Grand Master of the Constantinian Order of Saint George
- Tenure: 1678–1679 (?)
- Predecessor: Angelo Maria Angeli
- Successor: Girolamo II Angeli
- Born: 1608
- Died: 1679 (?) (aged 70–71)
- House: Angelo Flavio Comneno
- Father: Michele Angeli
- Mother: Lucietta Michiel

= Marco Angeli =

Marco Angelo Flavio Comneno (Latin: Marcus Angelus Flavius Comnenus; 1608–1679?) was according to the official reconstruction of the Sacred Military Constantinian Order of Saint George the grand master of the order from 1678 to 1679, though the historicity of his tenure as grand master has been questioned on the basis that he might in actuality have predeceased his supposed predecessor, his older brother Angelo Maria Angeli. Marco's family, the Angelo Flavio Comneno, claimed descent from the Angelos dynasty of Byzantine emperors. The modern Constantinian Order attributes Marco the titular titles previously used by his older brother; "Prince of Macedonia and Thessaly" and "Duke and Count of Drivasto and Durazzo".

== History ==
Marco was born in 1608, as the second son of Michele Angeli, who in turn was the eldest son of Girolamo I Angeli. Marco had an older brother, Angelo Maria, as well as three sisters; Ursula, Maria Altadonna and Laura. Marco's family, the Angelo Flavio Comneno, claimed descent from the Angelos dynasty of Byzantine emperors. In the mid-15th century, Michele's uncles Andrea and Paolo were officially acknowledged as descendants of the Angelos emperors by Pope Paul III (1534–1549) and founded the Sacred Military Constantinian Order of Saint George, a chivalric order with invented Byzantine connections.

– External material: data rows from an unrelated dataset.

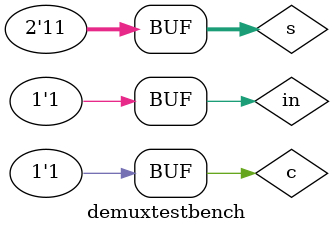
<source format=v>
`timescale 1ns / 1ps
module demux(in,s,c,y0,y1,y2,y3);
input [1:0]s;
input in,c;
output y0,y1,y2,y3;
reg y0,y1,y2,y3;
always @(c)
begin
if (s==00)
begin
y0<=in;
end
else if (s==01)
begin
y1<=in;
end
else if (s==10)
begin
y2<=in;
end
else
y3<=in;
end
endmodule
module demuxtestbench;
reg [1:0]s;
reg in,c;
wire y0,y1,y2,y3;
demux n1(in,s,c,y0,y1,y2,y3);

initial
begin
$monitor($time,"y0=%b,y1=%b,y2=%b,y3=%b,in=%b,s=%b",y0,y1,y2,y3,in,s);
end
initial
begin
 c=1'b1;s=2'b00;in=1'b1; 
 s=2'b01; 
 s=2'b10; 
 s=2'b11;
 
 
end
endmodule

</source>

Later and modern lists of grand masters by the Constantinian Order list Marco as the grand master from 1678 to 1679, succeeding his brother Angelo Maria and preceding his cousin Girolamo II. According to these reconstructions, Marco died in 1679 and also used the titles "Prince of Macedonia and Thessaly" and "Duke and Count of Drivasto and Durazzo". Though he is known to have been Angelo Maria's designated heir throughout his tenure as grand master, it is unclear whether Marco's tenure as grand master is historical. According to Guy Stair Sainty, who wrote a historical account of the order, published by the order itself in 2018, Marco predeceased Angelo Maria (who died in 1678). According to Sainty, Angelo Maria was directly succeeded by Girolamo II.